The await expression causes async function execution to pause until a Promise is fulfilled or rejected, and to resume execution of the async function after fulfillment.

But it doesn't seem like this is what's happening. If it was, wouldn't we see "Func1", then "10", THEN func2 gets executed, thus printing "Func2" and 5 seconds later we get "20"? func1 should be executed, and once it is resolved (in 100 ms), console.log(var1) should fire. What am I missing here?

4
javascriptasynchronousasync-await
It starts resolving when you create it, not when you await itJonas Wilms
possible duplicate of Using multiple setTimeout in the same async function / Timer resetBergi

4 Answers

7
votes

The reason for this is that you already ran your promise executors before. Promise executors are evaluated straight away when passed to the Promise constructor, so you'll get the following:

var func1 = new Promise((resolve, reject) => ...); // Logs "Func1"
var func2 = new Promise((resolve, reject) => ...); // Logs "Func2"

let run = async() => {
  let var1 = await func1;
  console.log(var1); // Logs 10
  let var2 = await func2;
  console.log(var2); // Logs 20
}

run();
2
votes

The main problem here is func1 and func2 are not functions; They are promises. Like Jonas W. says, promises will call their callback (resolve, reject) => immediately, and awaiting them just causes them to wait until they are resolved.

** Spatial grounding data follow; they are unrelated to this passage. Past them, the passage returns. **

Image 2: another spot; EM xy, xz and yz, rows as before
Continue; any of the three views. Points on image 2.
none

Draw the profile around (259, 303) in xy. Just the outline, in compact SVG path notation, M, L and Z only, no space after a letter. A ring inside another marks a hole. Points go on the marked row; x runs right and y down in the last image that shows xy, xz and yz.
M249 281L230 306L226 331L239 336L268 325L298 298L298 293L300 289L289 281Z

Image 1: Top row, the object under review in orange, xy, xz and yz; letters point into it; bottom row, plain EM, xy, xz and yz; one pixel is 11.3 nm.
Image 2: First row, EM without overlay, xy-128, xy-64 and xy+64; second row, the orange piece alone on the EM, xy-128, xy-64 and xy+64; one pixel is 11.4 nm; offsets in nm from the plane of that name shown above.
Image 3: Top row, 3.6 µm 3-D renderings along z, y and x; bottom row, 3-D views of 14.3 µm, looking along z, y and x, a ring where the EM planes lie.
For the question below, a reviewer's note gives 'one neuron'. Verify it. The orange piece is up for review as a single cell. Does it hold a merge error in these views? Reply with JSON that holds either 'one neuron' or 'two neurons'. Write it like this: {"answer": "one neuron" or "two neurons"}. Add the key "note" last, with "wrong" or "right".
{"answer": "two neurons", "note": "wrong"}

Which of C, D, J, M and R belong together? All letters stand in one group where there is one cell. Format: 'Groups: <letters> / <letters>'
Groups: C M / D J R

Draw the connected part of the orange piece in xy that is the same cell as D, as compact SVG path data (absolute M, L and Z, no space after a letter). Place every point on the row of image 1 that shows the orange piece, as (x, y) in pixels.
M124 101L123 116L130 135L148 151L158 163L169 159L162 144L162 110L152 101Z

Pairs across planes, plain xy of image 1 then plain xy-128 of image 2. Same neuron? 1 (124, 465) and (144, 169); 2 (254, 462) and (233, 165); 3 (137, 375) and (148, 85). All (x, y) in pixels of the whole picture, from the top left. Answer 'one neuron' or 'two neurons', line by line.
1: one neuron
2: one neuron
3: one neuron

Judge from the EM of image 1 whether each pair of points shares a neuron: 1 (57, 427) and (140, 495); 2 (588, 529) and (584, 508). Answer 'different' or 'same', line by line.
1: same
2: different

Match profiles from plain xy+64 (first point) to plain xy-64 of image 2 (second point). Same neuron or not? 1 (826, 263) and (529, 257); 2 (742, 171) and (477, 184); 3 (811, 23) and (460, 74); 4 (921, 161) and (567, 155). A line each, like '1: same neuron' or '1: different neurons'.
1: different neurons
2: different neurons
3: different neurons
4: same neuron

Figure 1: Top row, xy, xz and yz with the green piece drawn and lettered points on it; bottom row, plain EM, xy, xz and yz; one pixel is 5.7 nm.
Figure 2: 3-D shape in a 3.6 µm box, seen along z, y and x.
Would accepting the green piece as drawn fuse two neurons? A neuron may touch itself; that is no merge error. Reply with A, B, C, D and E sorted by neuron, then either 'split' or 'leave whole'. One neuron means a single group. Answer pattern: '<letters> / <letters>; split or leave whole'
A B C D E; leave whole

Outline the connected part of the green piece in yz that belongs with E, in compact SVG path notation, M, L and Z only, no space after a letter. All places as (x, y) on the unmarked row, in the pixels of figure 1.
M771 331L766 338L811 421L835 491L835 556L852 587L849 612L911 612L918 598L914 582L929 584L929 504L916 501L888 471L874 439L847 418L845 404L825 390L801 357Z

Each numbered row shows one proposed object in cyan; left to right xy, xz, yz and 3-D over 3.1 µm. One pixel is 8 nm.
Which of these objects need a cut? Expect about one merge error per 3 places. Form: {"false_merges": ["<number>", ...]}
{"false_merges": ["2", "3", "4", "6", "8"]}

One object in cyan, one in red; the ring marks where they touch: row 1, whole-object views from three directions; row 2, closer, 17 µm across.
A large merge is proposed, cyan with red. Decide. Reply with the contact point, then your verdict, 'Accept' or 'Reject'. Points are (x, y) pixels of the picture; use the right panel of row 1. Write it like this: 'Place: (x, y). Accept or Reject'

You can see your desired result here:

var func1 = () => {
   return new Promise((resolve, reject) => {
    console.log("Func1");
    setTimeout(() => {
      resolve(10);
    }, 100);
  });
}
        
var func2 = () => {
  return new Promise((resolve, reject) => {
    console.log("Func2");
    setTimeout(() => {
      resolve(20);
    }, 5000);
  });
}
        
let run = async() => {
  let var1 = await func1();
  let var2 = await func2();
  console.log(var1);
  console.log(var2);
}

run();
2
votes

await basically means enshure that the following value is available before continuing. The promise starts resolving when you create it, it does not matter when it is awaited.

0
votes

The run function is in synchronous order e.g. the code takes it step by step:

  1. call func1() and wait until there is a reply.
  2. call func2() and wait until there is a reply.
  3. log var1.
  4. log var2.

So the last 2 steps will only run when the call to func2() has completed the promise e.g. the data after the timeout. So it will wait the full 5 seconds until logging both var1 and var2.

The other way is fairly different 1. call func1() and wait until there is a reply. 2. log var1. 3. call func2() and wait until there is a reply. 4. log var2.

Step 2 will wait until step one has returned data e.g. after the 100ms and then will move on to doing the same for step 3 and 4.